---- DATASET CONTENT

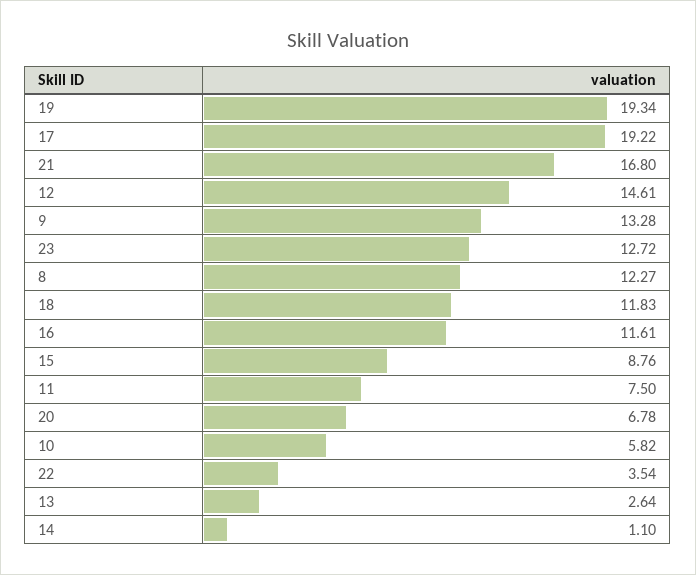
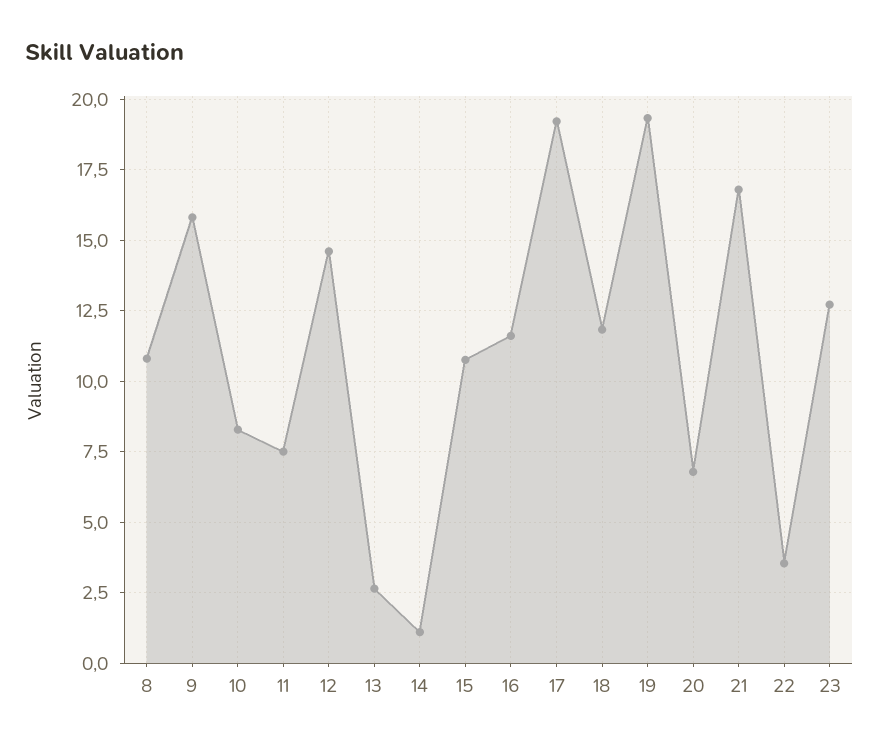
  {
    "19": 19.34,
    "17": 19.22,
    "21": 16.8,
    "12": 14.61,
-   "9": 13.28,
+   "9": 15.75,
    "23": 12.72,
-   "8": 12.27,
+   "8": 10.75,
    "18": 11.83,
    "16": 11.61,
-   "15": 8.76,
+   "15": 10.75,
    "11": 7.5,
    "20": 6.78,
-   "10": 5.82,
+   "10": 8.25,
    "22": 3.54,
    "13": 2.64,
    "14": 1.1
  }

--------
---- DATASET CONTENT

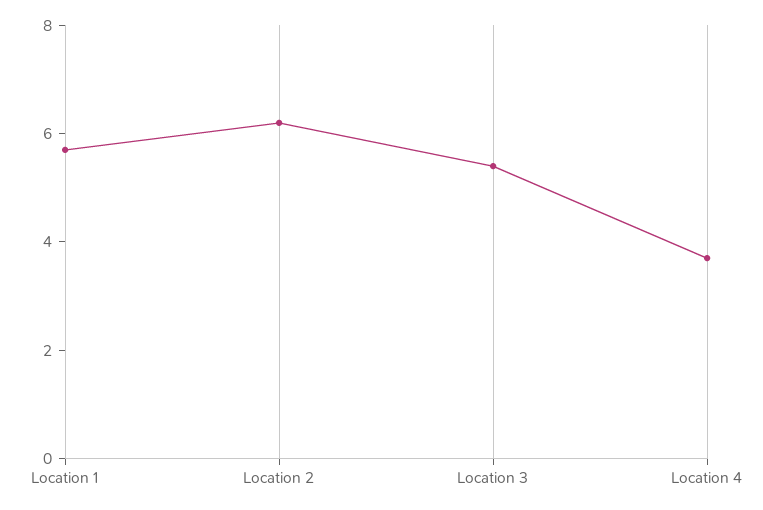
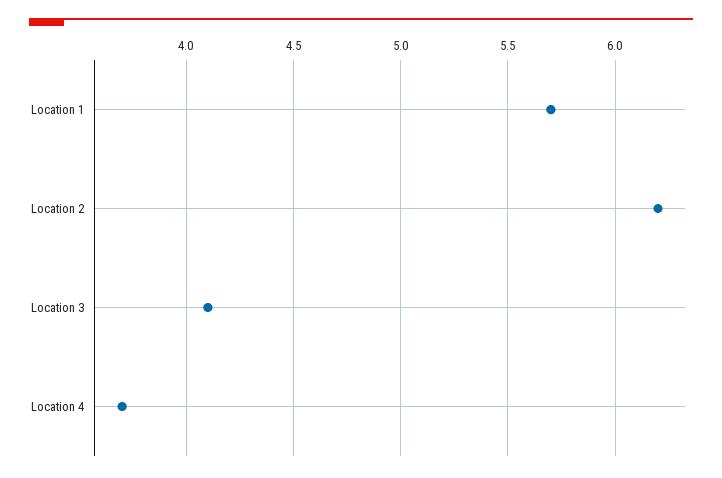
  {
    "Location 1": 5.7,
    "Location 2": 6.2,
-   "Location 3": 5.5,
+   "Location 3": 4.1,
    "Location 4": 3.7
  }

--------

__PROBLEM DESCRIPTION__
Every line of the listing that includes the word "Location" belongs in the answer.

__ANSWER TO THIS TASK__
    "Location 1": 5.7,
    "Location 2": 6.2,
-   "Location 3": 5.5,
+   "Location 3": 4.1,
    "Location 4": 3.7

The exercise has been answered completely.